When you multiply two complex conjugates, the process is simpler than it might seem. The conjugate of a complex number reverses the sign of its imaginary part. For example, the conjugate of \(a + bi\) is \(a - bi\). When you multiply these conjugates together, a beautiful cancellation occurs.
Using the special formula for products of conjugates, \((a + bi)(a - bi) = a^2 + b^2\). Notice there's no imaginary part left, just two squared real numbers added together. This means the product is always a real number.
In our exercise, multiplying \((2+7i)\) and \((2-7i)\) involves squaring 2 and 7, giving \(2^2 + 7^2 = 4 + 49 = 53\). This process ensures you eliminate the imaginary parts automatically, streamlining your calculation into a neat and real number result.

Rationalizing the denominator in a complex fraction means eliminating the imaginary part in the denominator, which involves multiplying both the numerator and denominator by the conjugate of the denominator. This techniques ensures that the fraction is easier to work with.
Let's say you have a fraction like \(\frac{-1+3i}{2+7i}\). You multiply by \(\frac{2-7i}{2-7i}\), which is essentially multiplying the fraction by 1. This change doesn't affect the value, but it makes the expression simpler.
Look at the denominator now: \((2+7i)(2-7i) = 53\). It becomes a real number, removing the imaginary part. In the numerator, you'll use the distributive property:

• \((-1)(2) + (-1)(-7i) + (3i)(2) + (3i)(-7i)\)
• Combine real and imaginary parts separately
• Resulting in \(19 + 13i\)

Thus, the complex fraction \(\frac{-1+3i}{2+7i}\) simplifies to \(\frac{19 + 13i}{53}\), with a rational denominator.

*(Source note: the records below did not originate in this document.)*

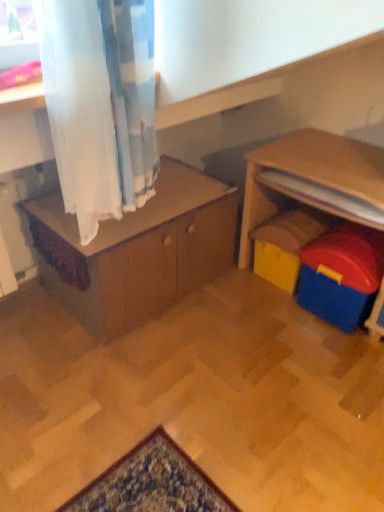
Question: Is yellow plastic toy at lower right, which appears as the 1th toy when viewed from the back, at the left side of wooden cabinet at center?

Choices:
 (A) no
 (B) yes

Answer: (A)

Question: From a real-world perspective, is yellow plastic toy at lower right, which appears as the 1th toy when viewed from the back, over wooden cabinet at center?

Choices:
 (A) no
 (B) yes

Answer: (A)

Question: Considering the relative sizes of yellow plastic toy at lower right, which appears as the 1th toy when viewed from the back, and wooden cabinet at center in the image provided, is yellow plastic toy at lower right, which appears as the 1th toy when viewed from the back, shorter than wooden cabinet at center?

Choices:
 (A) no
 (B) yes

Answer: (B)

Question: From a real-world perspective, is yellow plastic toy at lower right, the second toy in the front-to-back sequence, under wooden cabinet at center?

Choices:
 (A) no
 (B) yes

Answer: (B)

Question: Is yellow plastic toy at lower right, the second toy in the front-to-back sequence, taller or shorter than blue plastic toy at right, the second toy when ordered from back to front?

Choices:
 (A) short
 (B) tall

Answer: (A)

Question: Based on their positions, is yellow plastic toy at lower right, the second toy in the front-to-back sequence, located to the left or right of blue plastic toy at right, which ranks as the 1th toy in front-to-back order?

Choices:
 (A) left
 (B) right

Answer: (A)

Question: Is yellow plastic toy at lower right, which appears as the 1th toy when viewed from the back, wider or thinner than blue plastic toy at right, the second toy when ordered from back to front?

Choices:
 (A) thin
 (B) wide

Answer: (B)

Question: From a real-world perspective, is yellow plastic toy at lower right, the second toy in the front-to-back sequence, physically located above or below blue plastic toy at right, the second toy when ordered from back to front?

Choices:
 (A) above
 (B) below

Answer: (B)

Question: In the image, is yellow plastic toy at lower right, which appears as the 1th toy when viewed from the back, positioned in front of or behind wooden cabinet at center?

Choices:
 (A) behind
 (B) front

Answer: (A)

Question: From a real-world perspective, is yellow plastic toy at lower right, which appears as the 1th toy when viewed from the back, physically located above or below wooden cabinet at center?

Choices:
 (A) below
 (B) above

Answer: (A)

Question: In terms of width, does yellow plastic toy at lower right, which appears as the 1th toy when viewed from the back, look wider or thinner when compared to wooden cabinet at center?

Choices:
 (A) wide
 (B) thin

Answer: (B)

Question: Does point (297, 272) appear closer or farther from the camera than point (231, 224)?

Choices:
 (A) closer
 (B) farther

Answer: (A)

Question: Do you think wooden cabinet at center is within yellow plastic toy at lower right, the second toy in the front-to-back sequence, or outside of it?

Choices:
 (A) inside
 (B) outside

Answer: (B)

Question: From a real-world perspective, is wooden cabinet at center physically located above or below yellow plastic toy at lower right, which appears as the 1th toy when viewed from the back?

Choices:
 (A) below
 (B) above

Answer: (B)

Simplifying complex fractions often involves applying multiple operations, similar to the example provided in simplifying \(\frac{1}{2+7i}\). You multiply both the numerator and the denominator by the conjugate of the denominator to rid it of its imaginary part.
Performing the multiplication in the denominator, you use \((2+7i)(2-7i) = 53\). It's important because it consolidates the denominator into a real number. For the numerator, simple multiplication of complex numbers results in something like:

• \(1 \cdot (2-7i) = 2 - 7i\)

After multiplication, the fraction is expressed as \(\frac{2 - 7i}{53}\). It appears in a nicely simplified form with the denominator rationalized.
Overall simplification helps in various calculations, allowing easy addition, subtraction, or further multiplication of complex numbers while maintaining clarity in overall mathematical communication.